Could you reproduce every entry as it stands, leaving the pictures behind?

* * * * * * *

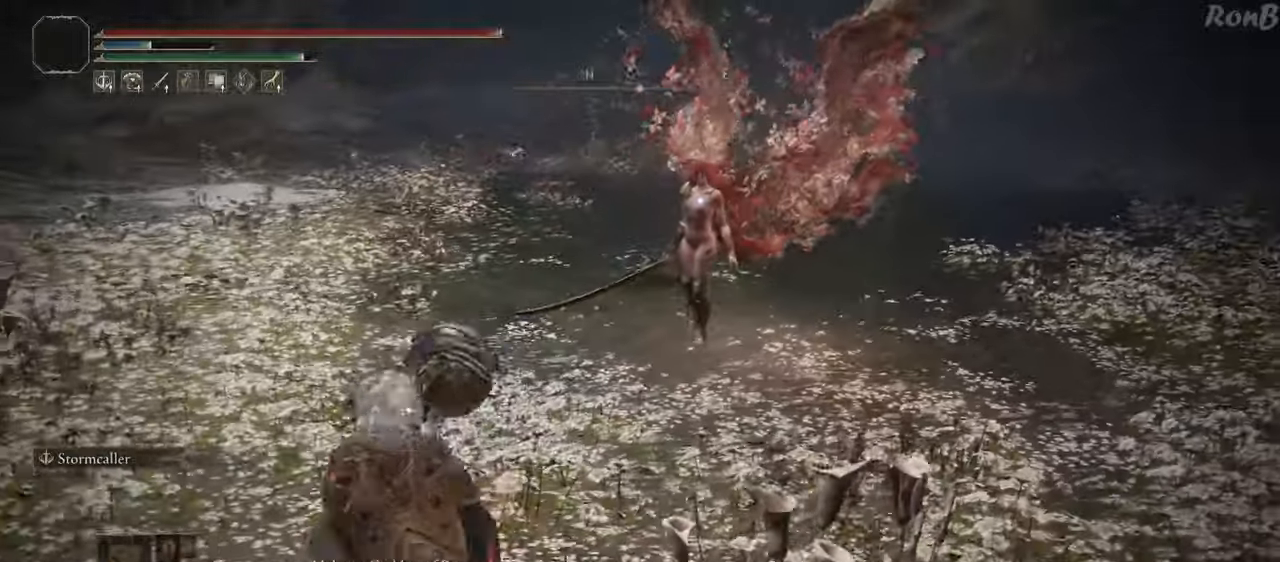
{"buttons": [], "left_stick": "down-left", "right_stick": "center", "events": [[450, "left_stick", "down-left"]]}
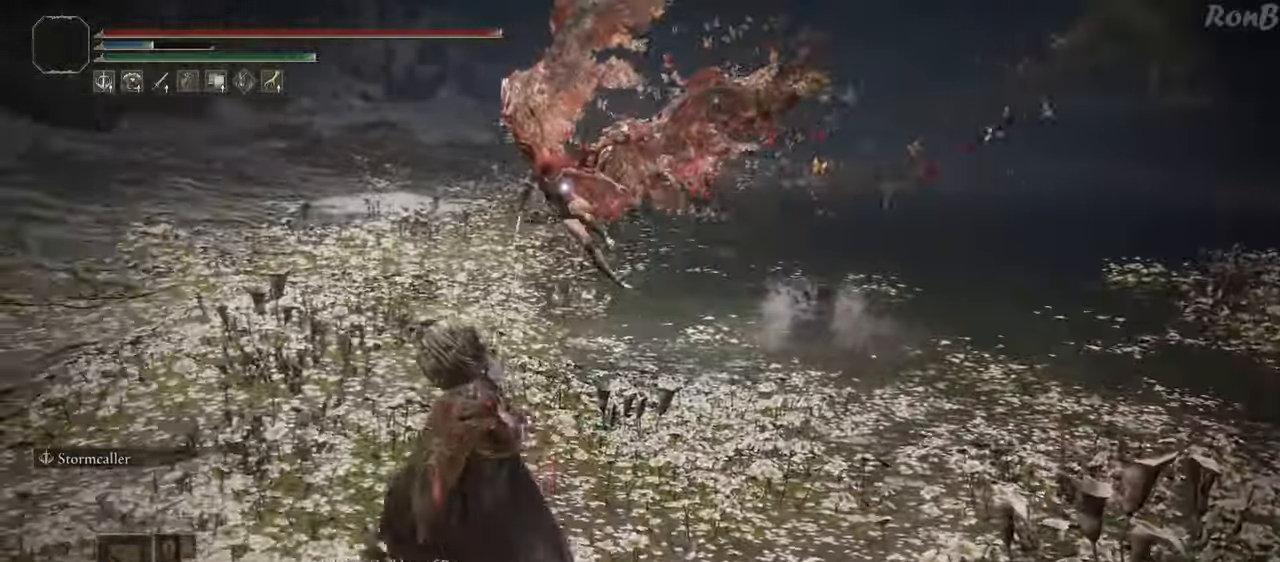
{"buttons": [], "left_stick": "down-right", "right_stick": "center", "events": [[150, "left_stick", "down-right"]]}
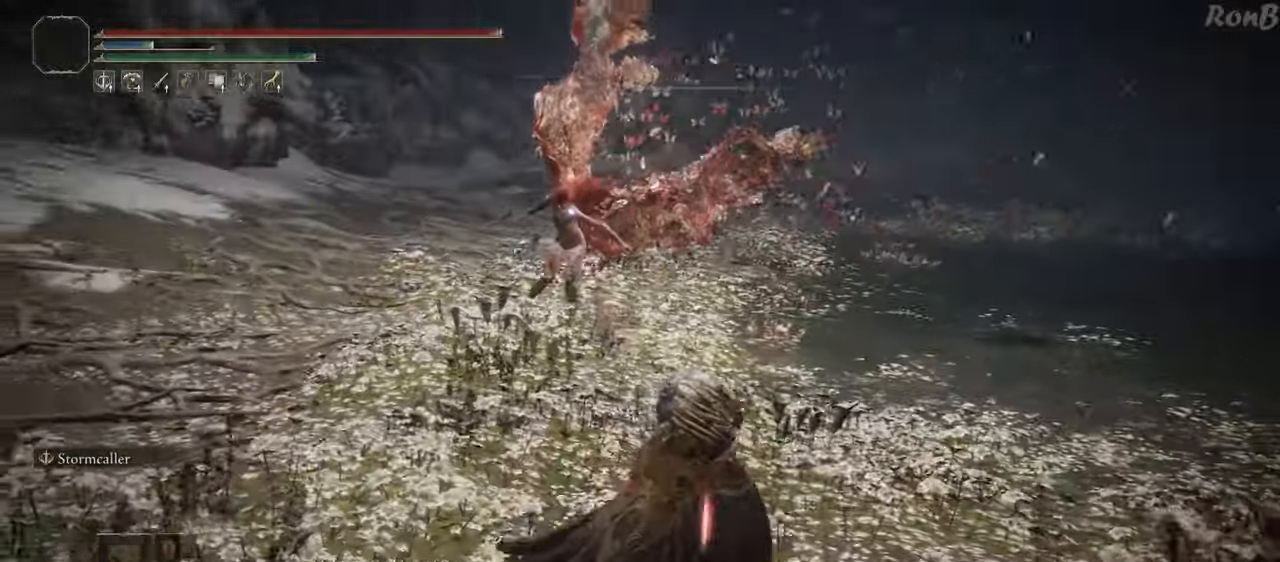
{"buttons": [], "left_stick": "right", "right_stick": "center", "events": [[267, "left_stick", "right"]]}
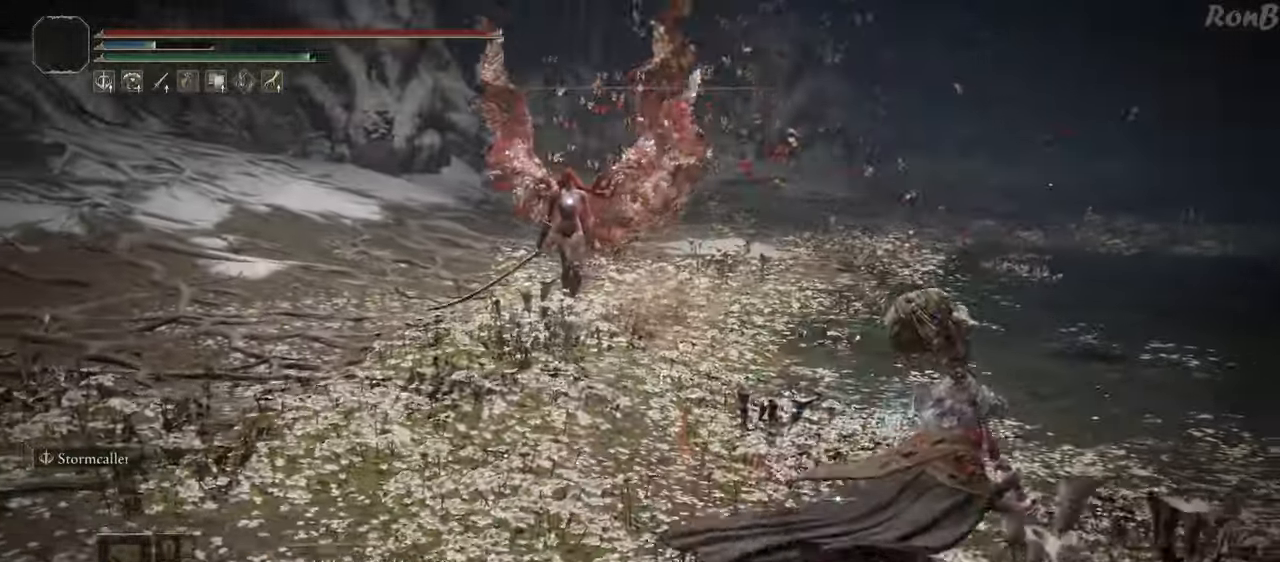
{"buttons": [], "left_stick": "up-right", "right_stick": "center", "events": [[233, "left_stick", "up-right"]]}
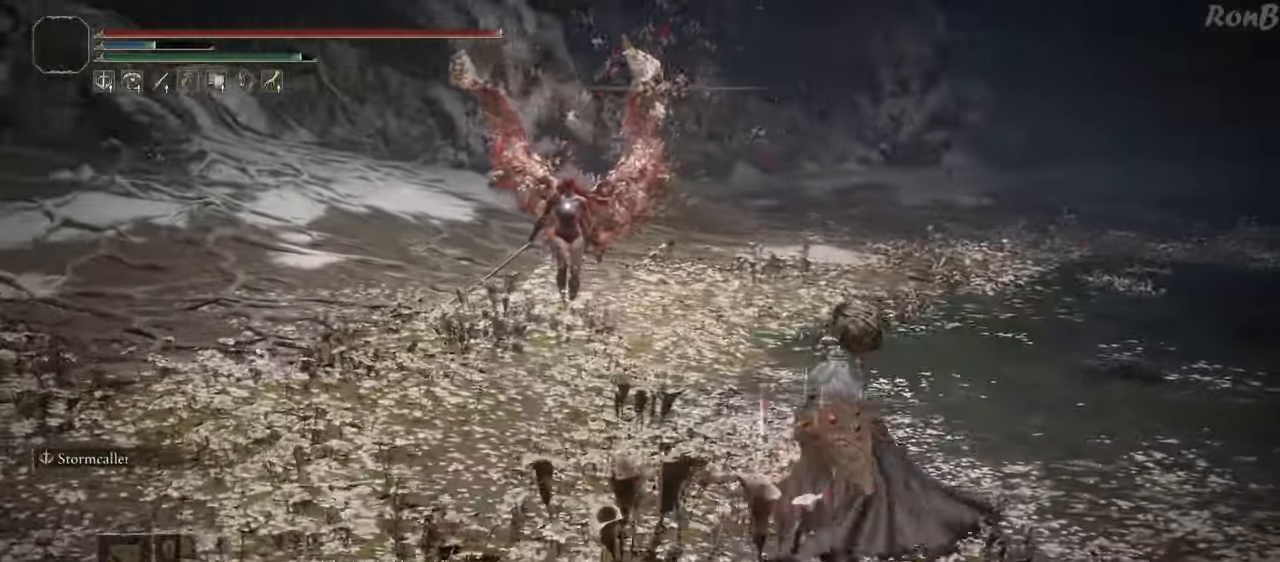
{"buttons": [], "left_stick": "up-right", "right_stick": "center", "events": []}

* * * * * * *

* Worked solution *
{"buttons": [], "left_stick": "down-left", "right_stick": "center", "events": [[450, "left_stick", "down-left"]]}
{"buttons": [], "left_stick": "down-right", "right_stick": "center", "events": [[150, "left_stick", "down-right"]]}
{"buttons": [], "left_stick": "right", "right_stick": "center", "events": [[267, "left_stick", "right"]]}
{"buttons": [], "left_stick": "up-right", "right_stick": "center", "events": [[233, "left_stick", "up-right"]]}
{"buttons": [], "left_stick": "up-right", "right_stick": "center", "events": []}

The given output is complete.